Yesterday was a bit of a difficult one.
Not long after shaking out the morning cobwebs, I felt a terrible, familiar itching in my chest. A feeling that you would likely equate with anxiety, but without the anxious thoughts that usually accompany the sensation. They would come later.
The apparent delay that I experience between bad feelings and bad thoughts is actually a bonus as far as my treatment goes. I’ve been prescribed an atypical antipsychotic that is fairly efficient in halting the process as long as I recognize the sensations early enough. On this day, however, the medication seemed to be of little use. The physical symptoms were rapidly increasing and my thoughts were starting to race. I had no choice but to hold on tight and ride out the storm.
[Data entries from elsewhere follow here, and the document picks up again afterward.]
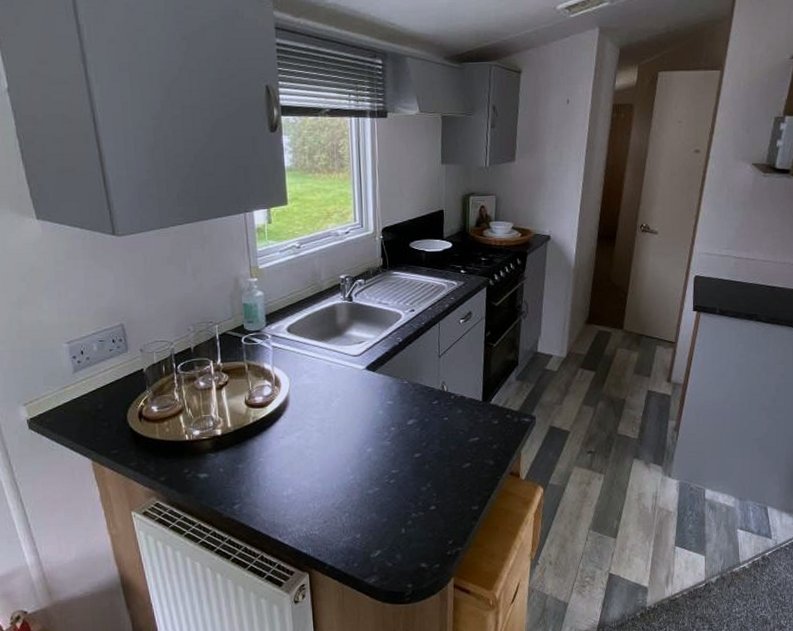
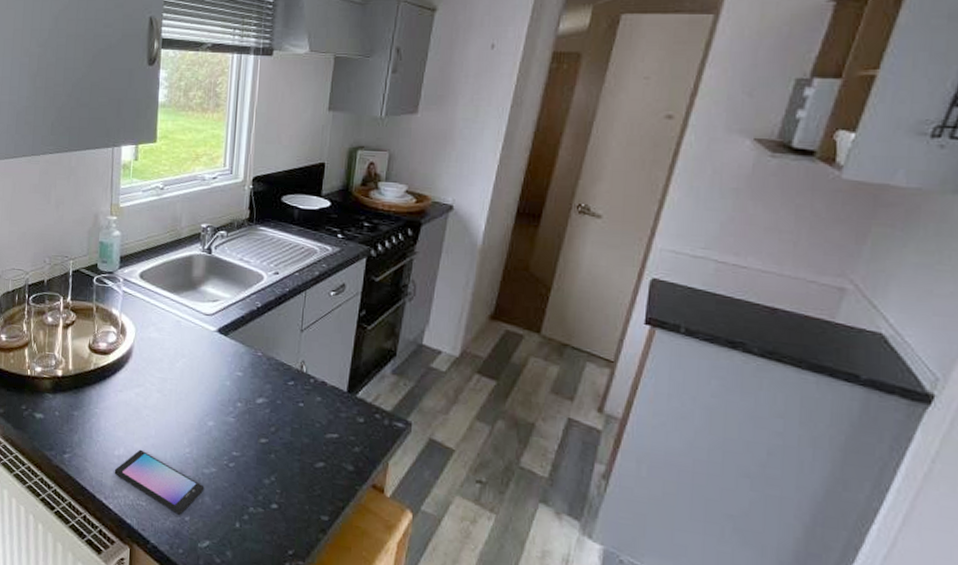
smartphone: none [285,485,371,535] -> present [114,449,205,515]

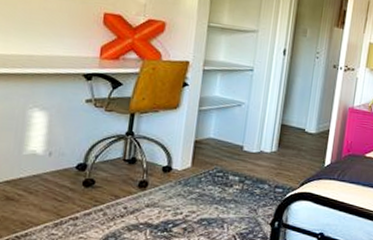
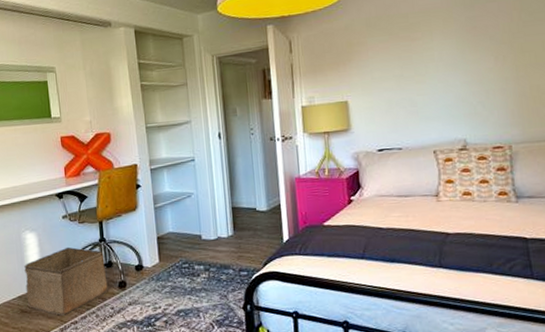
storage bin: none [17,134,128,209] -> present [24,247,108,316]

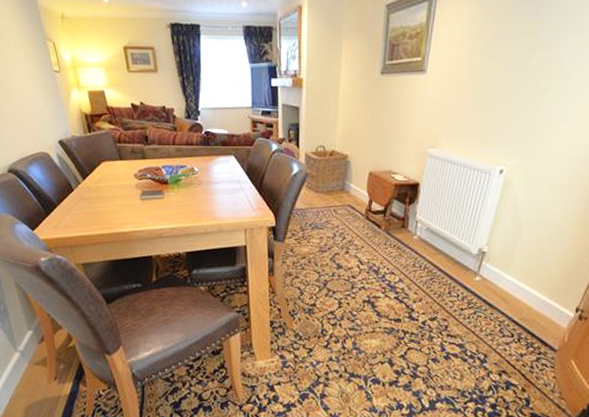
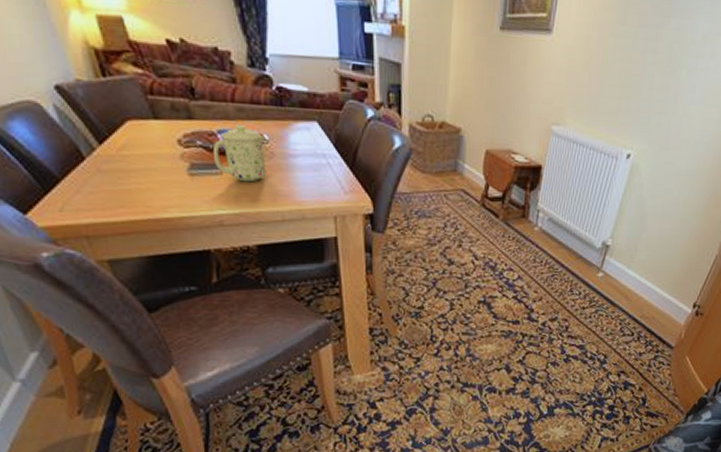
mug: none [158,161,196,204] -> present [212,124,267,183]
As with other types of bipolar disorder, type II can present with different types of “mood cycles.” I tend to experience rapid (or more specifically, ultradian) cycling. This means that I can experience severe shifts in mood multiple times in the same day, sometimes in the same hour. My moods range from depressed to irritated to euphoric, all at varying levels of intensity. This makes social activity a nightmare scenario on my “off” days.
I do my best to stay away from people when I’m cycling for a couple of reasons. Firstly, I don’t want to subject them to my suddenly changing moods, but I also can’t spare the energy to be socially “normal” on those days. I simply cannot behave and perform as society expects when my perception is so volatile.
As you can imagine, this creates many secondary issues, the most pressing of which is maintaining employment. For the time being, I’m lucky enough to have a very understanding employer who is familiar my condition (which should be expected, considering I work in the psychology department at a university, but is still very much appreciated). Nonetheless, I’m rarely able to work more than 15 hours in a week.
I spent the majority of yesterday sitting at the computer, swallowing my irrational emotions and trying to write a blog about how I was feeling. I couldn’t even accomplish this task, as I would write one sentence and immediately erase it. This happened about a dozen times. I could not find the words to express the turmoil I was experiencing at the time. Finally, late in the evening, the mood swings subsided and I was able to get a good night’s sleep.
Earlier, I mentioned that the physical feeling of anxiety or changing moods typically happens before I begin to think about anything that would make me feel this way. This delay is not only an opportunity to medicate, but it also reveals an important characteristic of this affliction (at least in my case).
When I experience symptoms, it’s typical that my biology initially influences my psychology (though the road is certainly two ways). This tells me that the thoughts I experience during a bad day are likely biased, and therefore false. This is very important, as it allows me to let go of any lingering ideas that could continue to strengthen the altered mood, and is vital to my ability to move-on from a bad day.
For those of you who are psychologically afflicted, I strongly suggest that you examine your own experiences and become familiar with what works for you, and why.